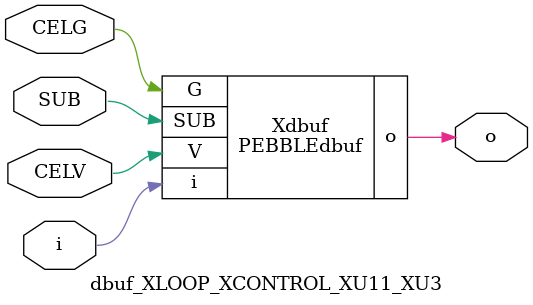
<source format=v>



module PEBBLEdbuf ( o, G, SUB, V, i );

  input V;
  input i;
  input G;
  output o;
  input SUB;
endmodule

//Celera Confidential Do Not Copy dbuf_XLOOP_XCONTROL_XU11_XU3
//Celera Confidential Symbol Generator
//Digital Buffer
module dbuf_XLOOP_XCONTROL_XU11_XU3 (CELV,CELG,i,o,SUB);
input CELV;
input CELG;
input i;
input SUB;
output o;

//Celera Confidential Do Not Copy dbuf
PEBBLEdbuf Xdbuf(
.V (CELV),
.i (i),
.o (o),
.SUB (SUB),
.G (CELG)
);
//,diesize,PEBBLEdbuf

//Celera Confidential Do Not Copy Module End
//Celera Schematic Generator
endmodule

</source>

#### Exercise details
If a record holds a picture, drop the picture and return the rest of it exactly.

#### Answer to this exercise
<source format=v>



module PEBBLEdbuf ( o, G, SUB, V, i );

  input V;
  input i;
  input G;
  output o;
  input SUB;
endmodule

//Celera Confidential Do Not Copy dbuf_XLOOP_XCONTROL_XU11_XU3
//Celera Confidential Symbol Generator
//Digital Buffer
module dbuf_XLOOP_XCONTROL_XU11_XU3 (CELV,CELG,i,o,SUB);
input CELV;
input CELG;
input i;
input SUB;
output o;

//Celera Confidential Do Not Copy dbuf
PEBBLEdbuf Xdbuf(
.V (CELV),
.i (i),
.o (o),
.SUB (SUB),
.G (CELG)
);
//,diesize,PEBBLEdbuf

//Celera Confidential Do Not Copy Module End
//Celera Schematic Generator
endmodule

</source>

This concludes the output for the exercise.